Collection entries:
################

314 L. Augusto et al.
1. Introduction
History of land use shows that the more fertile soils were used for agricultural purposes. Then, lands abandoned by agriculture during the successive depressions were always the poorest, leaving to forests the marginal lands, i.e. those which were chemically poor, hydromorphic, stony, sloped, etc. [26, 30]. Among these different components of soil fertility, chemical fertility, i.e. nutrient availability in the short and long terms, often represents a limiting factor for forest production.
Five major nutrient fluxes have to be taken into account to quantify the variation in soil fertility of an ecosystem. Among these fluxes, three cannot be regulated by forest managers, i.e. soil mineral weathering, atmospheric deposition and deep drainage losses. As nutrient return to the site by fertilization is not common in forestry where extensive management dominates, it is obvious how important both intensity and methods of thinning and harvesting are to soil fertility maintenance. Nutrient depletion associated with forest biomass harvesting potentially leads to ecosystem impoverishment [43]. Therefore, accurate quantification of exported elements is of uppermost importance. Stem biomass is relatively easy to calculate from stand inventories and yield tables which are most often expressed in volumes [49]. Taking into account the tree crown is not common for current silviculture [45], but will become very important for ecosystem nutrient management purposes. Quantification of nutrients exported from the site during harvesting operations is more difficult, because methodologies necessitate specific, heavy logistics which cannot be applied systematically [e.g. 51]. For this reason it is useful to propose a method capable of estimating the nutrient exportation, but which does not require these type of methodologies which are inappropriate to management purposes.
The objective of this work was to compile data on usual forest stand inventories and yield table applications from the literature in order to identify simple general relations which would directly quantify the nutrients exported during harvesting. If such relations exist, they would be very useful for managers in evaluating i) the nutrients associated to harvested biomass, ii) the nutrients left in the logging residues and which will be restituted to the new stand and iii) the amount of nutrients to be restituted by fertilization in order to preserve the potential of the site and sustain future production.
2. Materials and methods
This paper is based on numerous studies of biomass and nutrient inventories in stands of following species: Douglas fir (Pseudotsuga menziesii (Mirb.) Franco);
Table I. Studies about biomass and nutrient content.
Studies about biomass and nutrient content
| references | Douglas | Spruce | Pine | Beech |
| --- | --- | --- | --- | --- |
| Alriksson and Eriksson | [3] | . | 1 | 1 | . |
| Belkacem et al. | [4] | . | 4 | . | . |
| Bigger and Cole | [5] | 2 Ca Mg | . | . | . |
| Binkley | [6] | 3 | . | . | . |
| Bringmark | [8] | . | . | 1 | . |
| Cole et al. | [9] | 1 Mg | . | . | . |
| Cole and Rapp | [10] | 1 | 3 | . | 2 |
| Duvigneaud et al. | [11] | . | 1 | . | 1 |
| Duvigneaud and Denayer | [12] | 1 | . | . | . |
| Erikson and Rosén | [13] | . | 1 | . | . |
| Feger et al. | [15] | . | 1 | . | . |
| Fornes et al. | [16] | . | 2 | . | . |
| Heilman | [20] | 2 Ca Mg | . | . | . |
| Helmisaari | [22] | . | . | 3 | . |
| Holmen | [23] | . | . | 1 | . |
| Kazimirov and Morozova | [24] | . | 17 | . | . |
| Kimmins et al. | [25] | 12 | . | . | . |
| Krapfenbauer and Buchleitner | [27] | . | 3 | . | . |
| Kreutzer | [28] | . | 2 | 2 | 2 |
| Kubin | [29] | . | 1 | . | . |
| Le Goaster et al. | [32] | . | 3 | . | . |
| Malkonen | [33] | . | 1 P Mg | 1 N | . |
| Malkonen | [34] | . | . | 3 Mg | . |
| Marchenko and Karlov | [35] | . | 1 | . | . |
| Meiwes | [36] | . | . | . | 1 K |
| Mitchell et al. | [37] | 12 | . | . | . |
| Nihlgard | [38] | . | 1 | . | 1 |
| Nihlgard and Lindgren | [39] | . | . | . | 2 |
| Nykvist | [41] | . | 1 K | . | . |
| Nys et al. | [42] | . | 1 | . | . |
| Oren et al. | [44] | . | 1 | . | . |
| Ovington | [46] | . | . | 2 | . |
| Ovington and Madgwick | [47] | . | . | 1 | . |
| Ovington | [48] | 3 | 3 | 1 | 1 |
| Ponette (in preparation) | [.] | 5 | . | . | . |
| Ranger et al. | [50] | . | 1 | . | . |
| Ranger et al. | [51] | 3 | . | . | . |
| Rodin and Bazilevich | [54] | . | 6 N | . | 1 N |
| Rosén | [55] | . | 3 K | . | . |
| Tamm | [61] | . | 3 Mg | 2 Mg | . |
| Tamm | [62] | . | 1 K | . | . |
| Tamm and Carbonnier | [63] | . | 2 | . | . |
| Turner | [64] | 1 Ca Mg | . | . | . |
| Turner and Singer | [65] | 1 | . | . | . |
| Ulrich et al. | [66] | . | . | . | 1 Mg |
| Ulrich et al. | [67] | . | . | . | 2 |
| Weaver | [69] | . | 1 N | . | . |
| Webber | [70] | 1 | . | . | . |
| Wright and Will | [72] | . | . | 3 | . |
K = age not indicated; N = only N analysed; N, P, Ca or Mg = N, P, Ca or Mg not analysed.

################

Activity:
Show every line above where "Nihlgard" is found.

Task output:
| Nihlgard | [38] | . | 1 | . | 1 |
| Nihlgard and Lindgren | [39] | . | . | . | 2 |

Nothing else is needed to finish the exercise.